Temendo guerra comercial, governo tenta gerir crise de comunicação envolvendo liberação de pesticidas

Redação Portal IMPRENSA | 09/08/2019 19:00
Desde o início do ano, o Ministério da Agricultura aprovou o registro de 262 novos agrotóxicos, gerando preocupação entre consumidores e ambientalistas. A avaliação da ministra Tereza Crisitna é que a cobertura da imprensa dessa liberação recorde foi injustamente negativa e pode levar a uma guerra comercial no Brasil e no exterior.

Durante o Congresso Brasileiro do Agronegócio, realizado em São Paulo esta semana, a ministra  convocou representantes do setor em busca de união contra o que chamou de "ataques pela mídia nacional" à política de aprovação do registro de novos agrotóxicos.

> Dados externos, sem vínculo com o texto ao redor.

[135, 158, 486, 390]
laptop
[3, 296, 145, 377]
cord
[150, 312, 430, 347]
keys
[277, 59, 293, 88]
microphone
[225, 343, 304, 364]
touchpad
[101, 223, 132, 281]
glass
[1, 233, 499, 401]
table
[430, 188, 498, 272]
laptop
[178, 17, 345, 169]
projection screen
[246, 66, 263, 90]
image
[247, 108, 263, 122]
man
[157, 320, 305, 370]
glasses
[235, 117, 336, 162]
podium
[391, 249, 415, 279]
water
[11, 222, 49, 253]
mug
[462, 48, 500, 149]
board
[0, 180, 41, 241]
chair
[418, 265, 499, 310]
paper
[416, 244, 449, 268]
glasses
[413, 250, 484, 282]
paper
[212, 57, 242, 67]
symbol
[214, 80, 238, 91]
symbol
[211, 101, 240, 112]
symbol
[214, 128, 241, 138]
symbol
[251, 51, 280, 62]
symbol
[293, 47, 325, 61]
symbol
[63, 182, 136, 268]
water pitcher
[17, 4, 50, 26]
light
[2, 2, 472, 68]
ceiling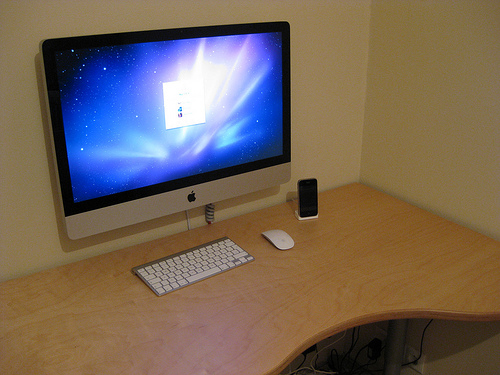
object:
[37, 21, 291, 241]
computer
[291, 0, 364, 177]
wall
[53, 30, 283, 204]
screen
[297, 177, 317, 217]
cellphone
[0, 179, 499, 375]
desk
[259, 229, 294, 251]
mouse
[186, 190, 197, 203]
logo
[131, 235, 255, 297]
keyboard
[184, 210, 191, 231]
wire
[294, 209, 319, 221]
dock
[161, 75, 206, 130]
message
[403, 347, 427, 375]
outlet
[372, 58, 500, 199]
wall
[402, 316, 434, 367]
cord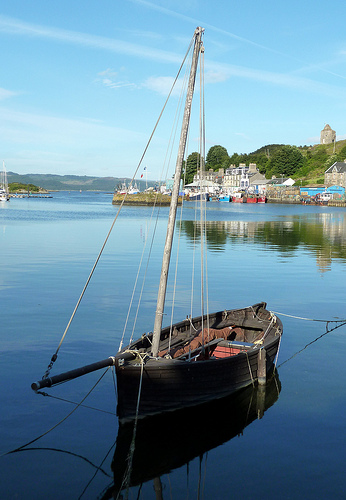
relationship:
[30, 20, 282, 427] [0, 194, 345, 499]
ship in bay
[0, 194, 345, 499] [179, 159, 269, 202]
bay by town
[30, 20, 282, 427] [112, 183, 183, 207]
ship by island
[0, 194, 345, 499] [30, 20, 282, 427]
bay with a ship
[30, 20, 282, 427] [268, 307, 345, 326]
ship held with a rope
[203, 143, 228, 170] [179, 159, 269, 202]
tree behind town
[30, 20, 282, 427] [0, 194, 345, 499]
ship floating in bay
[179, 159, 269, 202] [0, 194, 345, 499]
town by bay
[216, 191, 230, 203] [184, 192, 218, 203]
boat at dock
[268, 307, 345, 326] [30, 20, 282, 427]
rope on ship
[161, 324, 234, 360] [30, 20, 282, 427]
sail on ship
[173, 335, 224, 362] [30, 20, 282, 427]
oar on ship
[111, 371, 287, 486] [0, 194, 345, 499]
shadow on bay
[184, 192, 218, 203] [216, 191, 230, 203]
dock by boat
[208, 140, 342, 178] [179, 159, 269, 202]
hill by town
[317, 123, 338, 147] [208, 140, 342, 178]
structure on hill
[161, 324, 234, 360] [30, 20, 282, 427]
sail in ship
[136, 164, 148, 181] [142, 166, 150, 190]
flag on a post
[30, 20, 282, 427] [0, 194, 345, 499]
ship in calm bay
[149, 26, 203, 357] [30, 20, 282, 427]
mast on ship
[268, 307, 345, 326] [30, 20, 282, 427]
rope tied to ship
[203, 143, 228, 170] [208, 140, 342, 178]
tree on hill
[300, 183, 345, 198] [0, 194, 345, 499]
building near bay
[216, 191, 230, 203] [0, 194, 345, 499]
boat on bay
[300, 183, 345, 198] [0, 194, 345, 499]
building by bay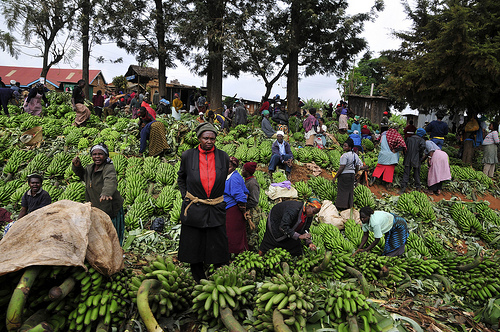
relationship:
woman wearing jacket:
[164, 119, 253, 266] [168, 140, 238, 266]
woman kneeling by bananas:
[353, 204, 408, 258] [324, 223, 354, 253]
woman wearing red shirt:
[164, 119, 253, 266] [197, 148, 214, 193]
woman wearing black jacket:
[164, 119, 253, 266] [175, 146, 231, 208]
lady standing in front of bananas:
[69, 137, 129, 207] [118, 159, 188, 270]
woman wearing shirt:
[164, 119, 253, 266] [198, 147, 217, 198]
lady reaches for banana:
[259, 188, 340, 278] [255, 240, 340, 313]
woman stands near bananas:
[164, 119, 253, 266] [182, 262, 259, 312]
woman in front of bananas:
[164, 119, 268, 269] [184, 236, 364, 304]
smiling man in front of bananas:
[12, 168, 55, 221] [3, 158, 95, 217]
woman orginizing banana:
[353, 204, 408, 258] [350, 296, 357, 313]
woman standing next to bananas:
[164, 119, 253, 266] [200, 263, 385, 330]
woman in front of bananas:
[72, 143, 122, 244] [1, 116, 176, 199]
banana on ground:
[350, 296, 357, 313] [0, 104, 497, 330]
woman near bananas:
[330, 131, 369, 208] [355, 182, 377, 207]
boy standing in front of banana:
[8, 162, 66, 217] [40, 217, 414, 319]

“Precisamos ganhar a guerra da comunicação e o agronegócio precisa se unir. É inadmissível que o agro tenha sido bombardeado pela mídia, falando que nosso alimento é inseguro, isso é uma inverdade”, disse a ministra. "A fila dos registros de defensivos tem andado rápido para trazer tecnologia e segurança", completou. 
Crédito:Reprodução Dourados Agora
Ministra Tereza Cristina discursa em abertura de Congresso Brasileiro do Agronegócio

Uma das etapas da estratégia de gerenciamento de crise já foi realizada. Um dia após a fala de Cristina, o Ministério da Agricultura promoveu um café da manhã com a imprensa, que teve a participação de especialistas e cientistas para tratar da segurança alimentar e dos agrotóxicos liberados no país. A ministra falou que o risco em torno da estratégia de aprovação recorde é "calculado", e se disse preocupada que o tema seja transformado em "guerra política no país" e em "guerra comercial no exterior". 

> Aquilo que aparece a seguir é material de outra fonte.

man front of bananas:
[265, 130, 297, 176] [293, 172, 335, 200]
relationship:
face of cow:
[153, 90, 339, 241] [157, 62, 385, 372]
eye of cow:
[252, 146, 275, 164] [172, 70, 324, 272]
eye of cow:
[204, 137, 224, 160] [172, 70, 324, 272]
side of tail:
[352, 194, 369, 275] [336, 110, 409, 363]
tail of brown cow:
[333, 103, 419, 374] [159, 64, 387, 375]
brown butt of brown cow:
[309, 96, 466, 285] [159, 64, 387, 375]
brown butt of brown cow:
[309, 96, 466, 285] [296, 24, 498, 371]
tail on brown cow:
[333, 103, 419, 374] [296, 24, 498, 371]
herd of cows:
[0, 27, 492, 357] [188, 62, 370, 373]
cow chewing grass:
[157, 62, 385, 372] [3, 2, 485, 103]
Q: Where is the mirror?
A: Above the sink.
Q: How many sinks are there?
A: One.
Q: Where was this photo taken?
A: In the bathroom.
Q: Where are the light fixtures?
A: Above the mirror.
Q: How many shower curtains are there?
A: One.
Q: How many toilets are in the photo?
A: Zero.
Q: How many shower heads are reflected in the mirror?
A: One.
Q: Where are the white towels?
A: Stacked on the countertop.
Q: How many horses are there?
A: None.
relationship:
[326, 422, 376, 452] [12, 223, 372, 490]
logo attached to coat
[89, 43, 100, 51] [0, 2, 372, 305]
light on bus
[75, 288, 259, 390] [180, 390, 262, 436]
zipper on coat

Discussões técnicas e ideológicas à parte, a linha de defesa do governo consiste em afirmar que os agrotóxicos que vêm sendo liberados a um ritmo acelerado no país estão substituindo produtos mais antigos. Assim, tal política aumentaria a segurança dos alimentos que vão à mesa do consumidor, e não o contrário.

O governo também se esforça para mostrar que, embora seja o primeiro país em gastos totais com defensivos agrícolas, no gasto por hectare o Brasil cai para a 44ª posição desse ranking. Para sustentar suas linhas de defesa, o governo questiona pesquisas como a do Instituto Butantã que concluiu não existir dose mínima totalmente não letal para diferentes defensivos usados na agricultura brasileira.